■ EXPLORE THE MATERIAL
a: According to the book review, where was Lois Jotter working on her botany PhD?
b: Reproduce from the book review the stretch from "Sevigny has researched" through "in her field.".

In 2023 if a woman wishes to run the Colorado River through the Grand Canyon, she can, and many do. If she decides she wants to be a scientist, or a science journalist, she can do that too. Melissa Sevigny, a science journalist, rafted the Colorado through the Grand Canyon to visualize the journey two botanists, Elzada Clover and Lois Jotter, made in 1938, the first women to successfully boat the canyon.

For many reasons, doing so was not easy back then, and Sevigny makes the reasons very clear in her account of their adventure. Doing the trip, considered risky for anyone, was a triumph for them in several ways — they cracked gender barriers a bit for adventure and in field science. The prevailing view in 1938 was that only foolish risk takers, and men, should undertake such a venture. Women doing such things, and in pursuit of science on such a trip was for many unimaginable and even scandalous, invasions of a man’s world. Elzada and Lois made this journey, and author Sevigny does a marvelous job of telling their story.

Eighty-five years after Clover and Jotter joined Norm Nevills, a famous name in the history of Colorado River running, on his first run through the canyon, Sevigny gives their journey the attention it deserves. She brings the expertise of a science writer to a story partly about science and the challenges of women’s place in it, about the botany of the Grand Canyon, and many other aspects of the time and place.

Sevigny has researched the stories of Clover's and Jotter’s lives leading up to their trip, mining the women’s journals and other sources. She describes how determined Clover was to botanize through the canyon since one of her professional goals was to catalogue all the Southwest’s cacti, and she saw the trip as helping reach this goal and establish her in her field.

Sevigny writes, “The Colorado River’s canyons had been mapped by surveyors and river runners, but never by a botanist. ... Whatever she found would have value: beyond the pure thrill of taxonomy, it was a chance to see how the flora of the surrounding deserts mixed and mingled in the unique setting of a series of deep canyons.”

Since “it was hardly appropriate in the prudish 1930s for Clover to disappear into a remote wilderness in the company of only men,” she invited 23-year-old Lois Jotter to join her. Jotter, who had some backcountry experience and a yen for adventure, was working on her botany PhD at the University of Michigan where Clover knew her as one of her students.

Sevigny is a fine writer and tells the story well. Her account is based on broad research and on her understanding of science and especially botany. She describes constraints and challenges women faced historically in science and society generally, and she knows the histories of the Colorado River and its explorers and river runners. The journey down the river is the core narrative, and Sevigny made that journey in 2021 as part of her research. She weaves in snippets about Southwest history, geology, Indigenous people, women in science, and characters in Grand Canyon river-running history, like Buzz Holstrom and Emery Kolb, placing these stories at sites she knows along the river.

Brave the Wild River is an adventure story, as the title suggests, and Sevigny describes the trip and its hazards, including the relative inexperience of most of the party, the river’s rapids, male egos, ups and downs of party morale, and poor decision-making by leader Nevills. As they prepared to launch on the Green River, the group of onlookers told the party they were in for it, sharing stories of the dire fates of earlier adventurers, most of which were exaggerations or simply false. Clover was undaunted and, according to Sevigny, her flippant response was, “Well … if we don’t come back just toss a rose over into the canyon for us.”

■ DATASET EXTRACT
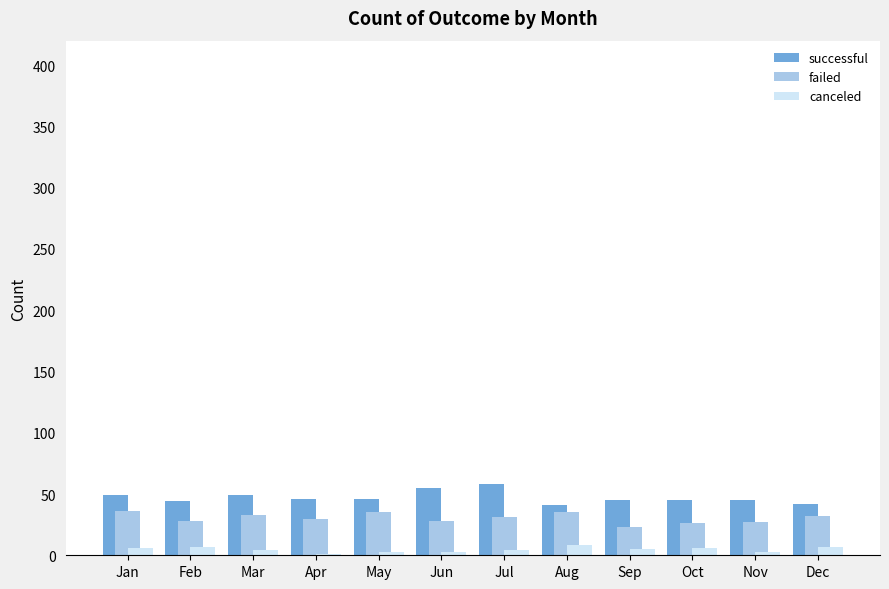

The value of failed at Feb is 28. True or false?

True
---
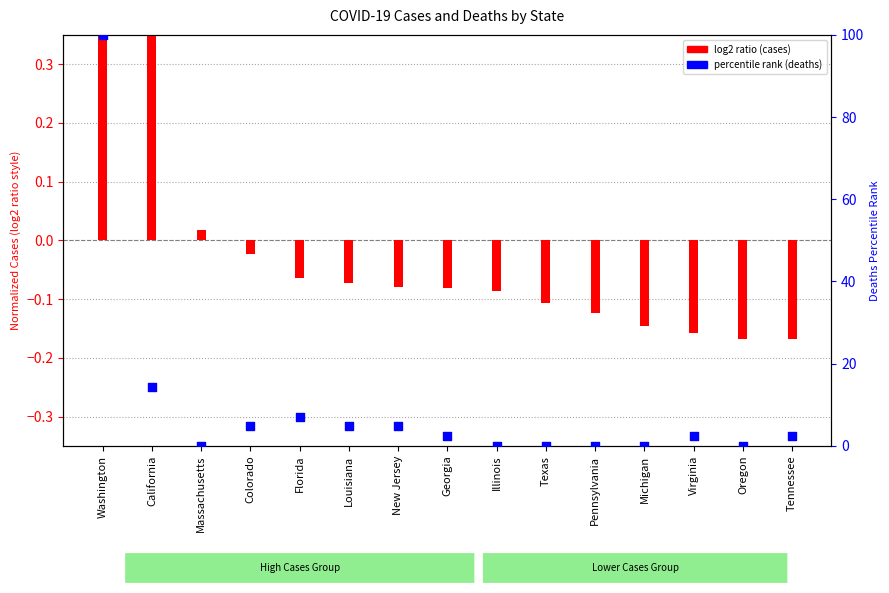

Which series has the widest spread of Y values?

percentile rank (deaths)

■ SET OF ANSWERS
a: At the University of Michigan.

b:
Sevigny has researched the stories of Clover's and Jotter’s lives leading up to their trip, mining the women’s journals and other sources. She describes how determined Clover was to botanize through the canyon since one of her professional goals was to catalogue all the Southwest’s cacti, and she saw the trip as helping reach this goal and establish her in her field.